Copy out the material with "common name" replaced by "vernacular name" and everything else unchanged. Leave out the pictures.

- _Material to process_
** BEGIN **

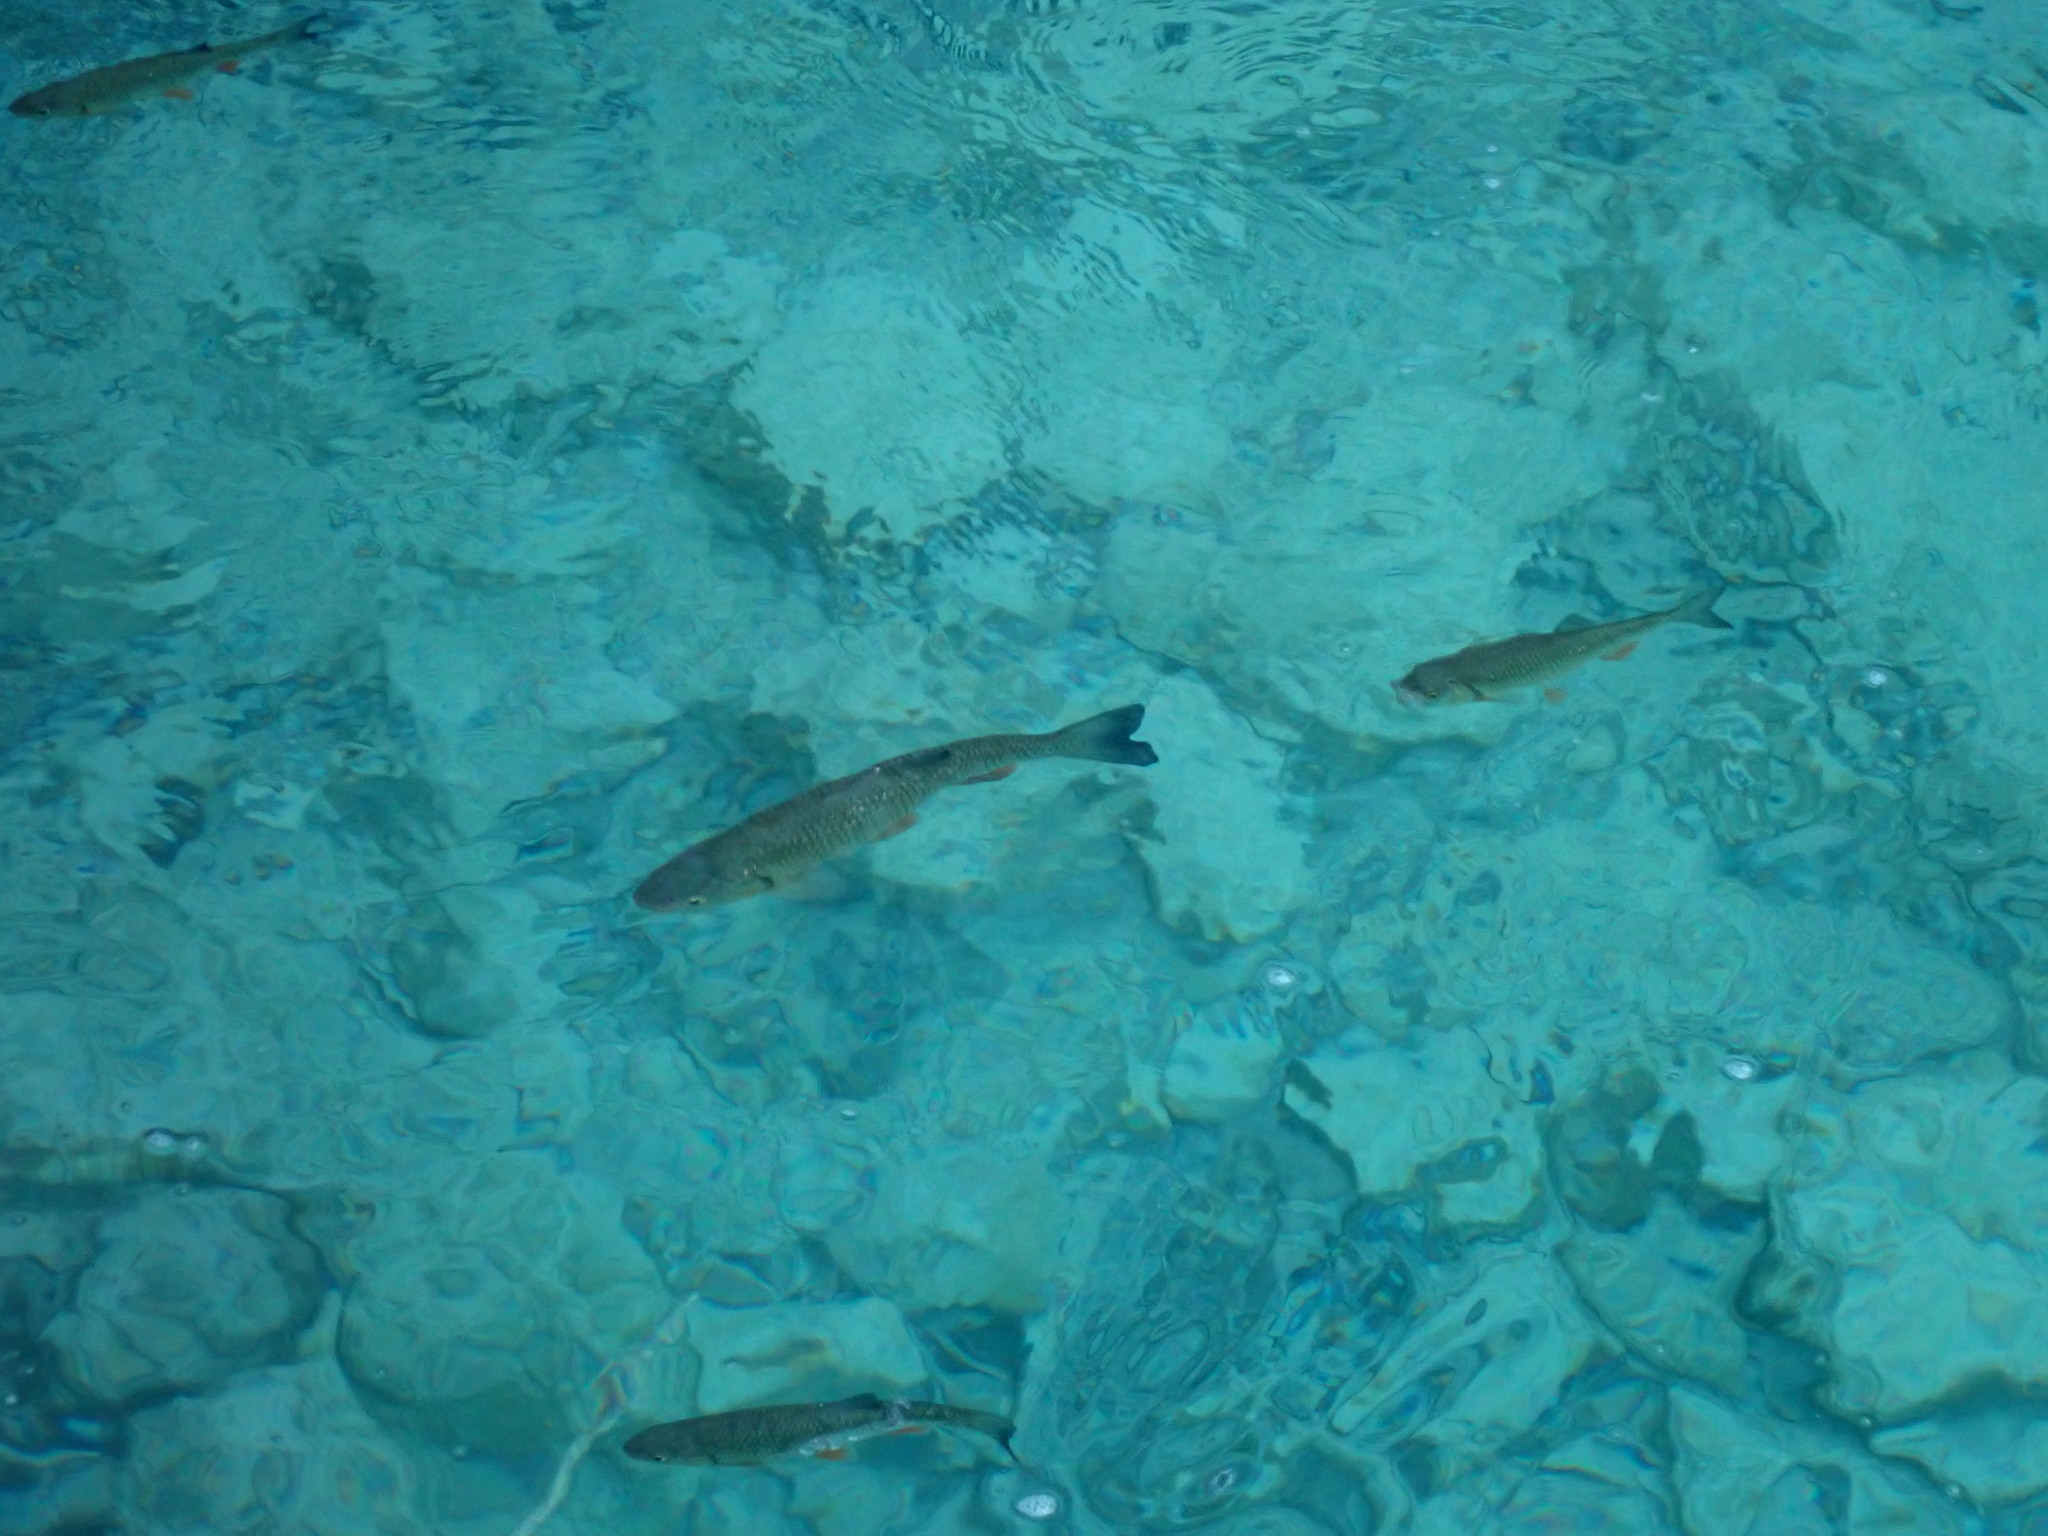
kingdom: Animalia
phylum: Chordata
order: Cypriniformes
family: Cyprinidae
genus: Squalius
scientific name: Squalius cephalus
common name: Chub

** END **

- _Result of the task_
kingdom: Animalia
phylum: Chordata
order: Cypriniformes
family: Cyprinidae
genus: Squalius
scientific name: Squalius cephalus
vernacular name: Chub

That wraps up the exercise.